La prospettiva ecofemminista infine mette in luce la necessità di una nuova cosmologia e antropologia che riconosca che la vita nella natura (dunque anche quella degli esseri umani) è mantenuta da mezzi cooperativi, dalla mutua assistenza e dall’amore reciproco. Solo così è possibile rispettare e preservare la diversità di ogni forma di vita. La libertà e la felicità dell’essere umano non dipendono dunque da un continuo processo di emancipazione dalla natura e sul dominio di questa e dei processi naturali attraverso il potere della ragione: la scienza moderna e la tecnologia, argomentano le ecofemministe, celebrate come grandi liberatrici dell’umanità, hanno causato un crescente degrado ecologico.[5]


"La vita nella natura è mantenuta da mezzi cooperativi, dalla mutua assistenza e dall’amore reciproco"


I due temi ecofemministi fondamentali sono la vita e la libertà. La libertà è intesa come libertà all’interno dei limiti della necessità e della natura, che permetta di nutrire e conservare il potenziale della natura in tutte le sue dimensioni e manifestazioni. “La libertà all’interno del regno della necessità [the realm of necessity] può essere estesa a tutti, la libertà dalla necessità può essere accessibile solo a pochi.”[6]: la natura è infatti un bene esauribile, per questo bisogna imparare a conservarla vivendo nel modo più semplice possibile e consumando solo ciò di cui si ha realmente bisogno. Sviluppare quella che Shiva chiama “una prospettiva di sussistenza” è necessario per dissolvere le pratiche e i sistemi che minacciano di distruggere la terra, poiché ogni persona dovrebbe poter disporre di una fetta delle risorse naturali mondiali.

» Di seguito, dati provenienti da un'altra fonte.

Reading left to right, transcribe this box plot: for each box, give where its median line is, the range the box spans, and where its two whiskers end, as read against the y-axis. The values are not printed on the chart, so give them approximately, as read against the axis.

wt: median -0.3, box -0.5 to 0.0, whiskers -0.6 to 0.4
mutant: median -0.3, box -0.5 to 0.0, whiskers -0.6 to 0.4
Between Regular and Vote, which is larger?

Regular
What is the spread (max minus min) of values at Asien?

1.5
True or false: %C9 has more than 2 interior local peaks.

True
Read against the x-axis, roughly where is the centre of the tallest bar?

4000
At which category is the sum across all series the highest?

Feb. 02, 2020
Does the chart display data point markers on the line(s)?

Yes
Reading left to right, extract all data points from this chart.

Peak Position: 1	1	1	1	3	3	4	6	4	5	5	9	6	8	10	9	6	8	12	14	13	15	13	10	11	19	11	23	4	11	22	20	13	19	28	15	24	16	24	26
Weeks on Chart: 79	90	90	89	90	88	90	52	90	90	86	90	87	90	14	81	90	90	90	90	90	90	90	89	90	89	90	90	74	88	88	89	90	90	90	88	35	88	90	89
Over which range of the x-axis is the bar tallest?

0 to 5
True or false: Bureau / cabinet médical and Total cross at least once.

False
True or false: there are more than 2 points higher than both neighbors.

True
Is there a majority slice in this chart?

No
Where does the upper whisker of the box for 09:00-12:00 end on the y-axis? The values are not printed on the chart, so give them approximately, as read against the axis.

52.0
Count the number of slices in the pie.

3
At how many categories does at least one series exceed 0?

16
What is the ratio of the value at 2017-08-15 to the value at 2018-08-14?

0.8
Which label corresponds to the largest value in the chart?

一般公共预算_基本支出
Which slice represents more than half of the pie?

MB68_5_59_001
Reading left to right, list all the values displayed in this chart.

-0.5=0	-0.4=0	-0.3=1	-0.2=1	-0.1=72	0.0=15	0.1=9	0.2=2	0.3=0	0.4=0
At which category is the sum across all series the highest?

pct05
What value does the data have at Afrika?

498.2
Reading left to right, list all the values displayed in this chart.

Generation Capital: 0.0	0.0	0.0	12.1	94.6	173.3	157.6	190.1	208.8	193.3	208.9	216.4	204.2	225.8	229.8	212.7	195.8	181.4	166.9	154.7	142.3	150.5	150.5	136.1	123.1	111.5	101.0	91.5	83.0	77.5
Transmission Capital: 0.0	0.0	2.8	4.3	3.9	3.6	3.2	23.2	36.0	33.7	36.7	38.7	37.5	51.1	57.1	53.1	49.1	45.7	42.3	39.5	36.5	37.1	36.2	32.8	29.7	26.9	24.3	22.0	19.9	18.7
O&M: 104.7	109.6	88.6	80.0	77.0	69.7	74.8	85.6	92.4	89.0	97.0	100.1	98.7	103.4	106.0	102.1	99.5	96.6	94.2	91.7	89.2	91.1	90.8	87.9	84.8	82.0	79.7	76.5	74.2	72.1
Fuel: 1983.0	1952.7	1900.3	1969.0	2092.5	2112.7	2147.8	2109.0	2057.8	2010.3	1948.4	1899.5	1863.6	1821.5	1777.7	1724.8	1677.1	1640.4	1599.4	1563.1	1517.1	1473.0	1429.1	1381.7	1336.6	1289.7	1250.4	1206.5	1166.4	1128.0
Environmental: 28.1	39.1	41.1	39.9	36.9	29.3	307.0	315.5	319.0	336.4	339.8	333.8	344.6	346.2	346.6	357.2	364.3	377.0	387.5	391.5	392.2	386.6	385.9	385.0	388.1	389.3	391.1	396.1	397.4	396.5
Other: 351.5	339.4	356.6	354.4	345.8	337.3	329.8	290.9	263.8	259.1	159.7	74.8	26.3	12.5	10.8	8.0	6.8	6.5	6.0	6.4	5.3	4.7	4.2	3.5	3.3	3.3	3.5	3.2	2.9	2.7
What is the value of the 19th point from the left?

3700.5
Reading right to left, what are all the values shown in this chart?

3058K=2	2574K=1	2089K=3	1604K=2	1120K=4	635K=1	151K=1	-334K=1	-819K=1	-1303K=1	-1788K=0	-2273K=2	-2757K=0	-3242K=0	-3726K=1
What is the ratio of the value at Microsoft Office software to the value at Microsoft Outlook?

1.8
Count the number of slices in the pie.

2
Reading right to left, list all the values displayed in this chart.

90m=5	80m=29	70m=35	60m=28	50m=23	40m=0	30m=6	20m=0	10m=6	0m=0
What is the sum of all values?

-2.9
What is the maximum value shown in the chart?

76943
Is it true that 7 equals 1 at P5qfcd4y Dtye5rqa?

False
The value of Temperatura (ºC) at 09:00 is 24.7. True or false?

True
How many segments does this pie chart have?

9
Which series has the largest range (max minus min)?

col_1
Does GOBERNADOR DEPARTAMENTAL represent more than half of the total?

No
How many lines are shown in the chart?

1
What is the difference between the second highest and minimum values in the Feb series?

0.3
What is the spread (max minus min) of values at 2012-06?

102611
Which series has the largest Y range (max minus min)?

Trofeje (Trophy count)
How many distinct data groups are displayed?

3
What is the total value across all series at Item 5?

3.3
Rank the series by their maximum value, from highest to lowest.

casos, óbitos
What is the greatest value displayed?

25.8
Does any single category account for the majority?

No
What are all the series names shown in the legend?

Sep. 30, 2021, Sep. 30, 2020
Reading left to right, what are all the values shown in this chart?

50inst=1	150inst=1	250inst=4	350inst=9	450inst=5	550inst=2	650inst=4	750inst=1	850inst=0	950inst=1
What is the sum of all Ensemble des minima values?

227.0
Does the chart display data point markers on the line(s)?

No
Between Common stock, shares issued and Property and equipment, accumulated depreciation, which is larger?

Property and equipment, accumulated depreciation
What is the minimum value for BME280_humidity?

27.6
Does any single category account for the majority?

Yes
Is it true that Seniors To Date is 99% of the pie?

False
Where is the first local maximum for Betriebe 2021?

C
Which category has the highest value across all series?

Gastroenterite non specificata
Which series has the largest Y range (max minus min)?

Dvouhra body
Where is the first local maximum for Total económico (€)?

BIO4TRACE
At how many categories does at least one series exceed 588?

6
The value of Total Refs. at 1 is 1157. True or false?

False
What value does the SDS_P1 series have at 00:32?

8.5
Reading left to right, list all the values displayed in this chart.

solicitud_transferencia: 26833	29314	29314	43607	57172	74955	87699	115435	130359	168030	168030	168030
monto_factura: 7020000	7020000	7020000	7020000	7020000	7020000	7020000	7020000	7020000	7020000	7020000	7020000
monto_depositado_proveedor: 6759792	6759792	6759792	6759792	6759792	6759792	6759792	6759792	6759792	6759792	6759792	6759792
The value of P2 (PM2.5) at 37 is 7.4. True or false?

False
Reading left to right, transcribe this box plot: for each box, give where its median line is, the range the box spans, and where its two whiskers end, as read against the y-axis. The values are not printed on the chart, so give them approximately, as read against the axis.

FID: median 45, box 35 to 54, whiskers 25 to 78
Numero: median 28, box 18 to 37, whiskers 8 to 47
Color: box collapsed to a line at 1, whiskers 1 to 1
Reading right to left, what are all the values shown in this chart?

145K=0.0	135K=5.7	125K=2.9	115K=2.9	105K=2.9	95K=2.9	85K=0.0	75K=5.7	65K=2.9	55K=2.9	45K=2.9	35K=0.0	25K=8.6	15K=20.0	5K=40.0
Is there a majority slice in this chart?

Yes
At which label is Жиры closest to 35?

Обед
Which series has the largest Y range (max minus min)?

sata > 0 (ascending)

[1] SHIVA V., Chi nutrirà il mondo? Manifesto per il cibo del terzo millennio, Feltrinelli Editore, Padova, 2015, p. 160. [2] Ibi., p. 161. [3] Cfr. ibi., pp. 160-162.


[4] Cfr. TONG R. e FERNANDES BOTTS T., Feminist Thought, A more comprehensive introduction, Westview Press, New York, 2018, pp. 205-206. [5] Cfr. MIES M. e SHIVA V., Ecofeminism, Zed Books, Londra, p. 6. [6] Ibi., p. 8.